Document ::
At eight he was engaged, and at twelve he was married, to Kasturbai, who remained loyal to him through all his adventures, riches, poverty, imprisonments, and Brahmacharia. The educational facilities at Porbandar were rudimentary; in the primary school that Mohandas attended, the children wrote the alphabet in the dust with their fingers. Though he occasionally won prizes and scholarships at the local schools, his record was on the whole mediocre. One of the terminal reports rated him as “good at English, fair in Arithmetic and weak in Geography; conduct very good, bad handwriting. He shone neither in the classroom nor on the playing field. He loved to go out on long solitary walks when he was not nursing his by now ailing father or helping his mother with her household chores.

He had learned, in his words, “to carry out the orders of the elders, not to scan them.” With such extreme passivity, it is not surprising that he should have gone through a phase of adolescent rebellion, marked by secret atheism, petty thefts, furtive smoking, and—most shocking of all for a boy born in a Vaishnava family—meat eating. His adolescence was probably no stormier than that of most children of his age and class. What was extraordinary was the way his youthful transgressions ended.

Entries shown ::
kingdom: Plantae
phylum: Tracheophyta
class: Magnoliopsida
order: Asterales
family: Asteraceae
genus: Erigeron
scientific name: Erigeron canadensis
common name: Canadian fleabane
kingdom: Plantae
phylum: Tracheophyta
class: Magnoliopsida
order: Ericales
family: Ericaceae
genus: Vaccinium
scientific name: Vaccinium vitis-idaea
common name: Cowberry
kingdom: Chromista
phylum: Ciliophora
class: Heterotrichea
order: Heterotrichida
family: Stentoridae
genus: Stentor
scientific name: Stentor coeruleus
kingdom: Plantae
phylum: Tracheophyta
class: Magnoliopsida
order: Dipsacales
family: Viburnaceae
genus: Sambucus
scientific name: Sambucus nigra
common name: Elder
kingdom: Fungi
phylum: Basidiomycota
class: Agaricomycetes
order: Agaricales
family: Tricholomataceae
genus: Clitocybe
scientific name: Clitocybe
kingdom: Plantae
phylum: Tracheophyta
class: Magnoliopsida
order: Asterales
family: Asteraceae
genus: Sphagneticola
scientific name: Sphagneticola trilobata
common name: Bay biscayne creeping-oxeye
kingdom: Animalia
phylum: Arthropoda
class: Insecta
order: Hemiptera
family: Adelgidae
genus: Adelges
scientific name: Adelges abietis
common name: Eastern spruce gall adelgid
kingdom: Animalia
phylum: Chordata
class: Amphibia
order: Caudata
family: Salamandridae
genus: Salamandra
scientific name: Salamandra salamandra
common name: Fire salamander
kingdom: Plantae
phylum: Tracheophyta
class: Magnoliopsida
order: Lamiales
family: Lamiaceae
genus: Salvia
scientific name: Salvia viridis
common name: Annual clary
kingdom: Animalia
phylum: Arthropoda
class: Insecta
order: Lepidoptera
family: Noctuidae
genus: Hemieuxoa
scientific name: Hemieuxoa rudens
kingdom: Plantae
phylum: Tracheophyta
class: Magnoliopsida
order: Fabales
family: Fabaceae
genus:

Exercise instructions ::
a - At what age did Mohandas marry, according to the passage on his boyhood?
b - Could you give again the part of the passage on Mohandas's boyhood that opens with the words containing "He had learned, in" and closes with "youthful transgressions ended."?
c - Do the following statements agree with the passage on Mohandas's boyhood? For each one, answer yes or no and quote the words of the passage that decide it.
(i) In the primary school Mohandas attended, children wrote the alphabet in the dust with their fingers.
(ii) Mohandas excelled on the playing field.
(iii) His adolescence was stormier than that of most children of his age and class.

Worked solutions ::
a - At twelve.

b -
He had learned, in his words, “to carry out the orders of the elders, not to scan them.” With such extreme passivity, it is not surprising that he should have gone through a phase of adolescent rebellion, marked by secret atheism, petty thefts, furtive smoking, and—most shocking of all for a boy born in a Vaishnava family—meat eating. His adolescence was probably no stormier than that of most children of his age and class. What was extraordinary was the way his youthful transgressions ended.

c -
(i) Yes: "in the primary school that Mohandas attended, the children wrote the alphabet in the dust with their fingers"
(ii) No: "He shone neither in the classroom nor on the playing field."
(iii) No: "His adolescence was probably no stormier than that of most children of his age and class."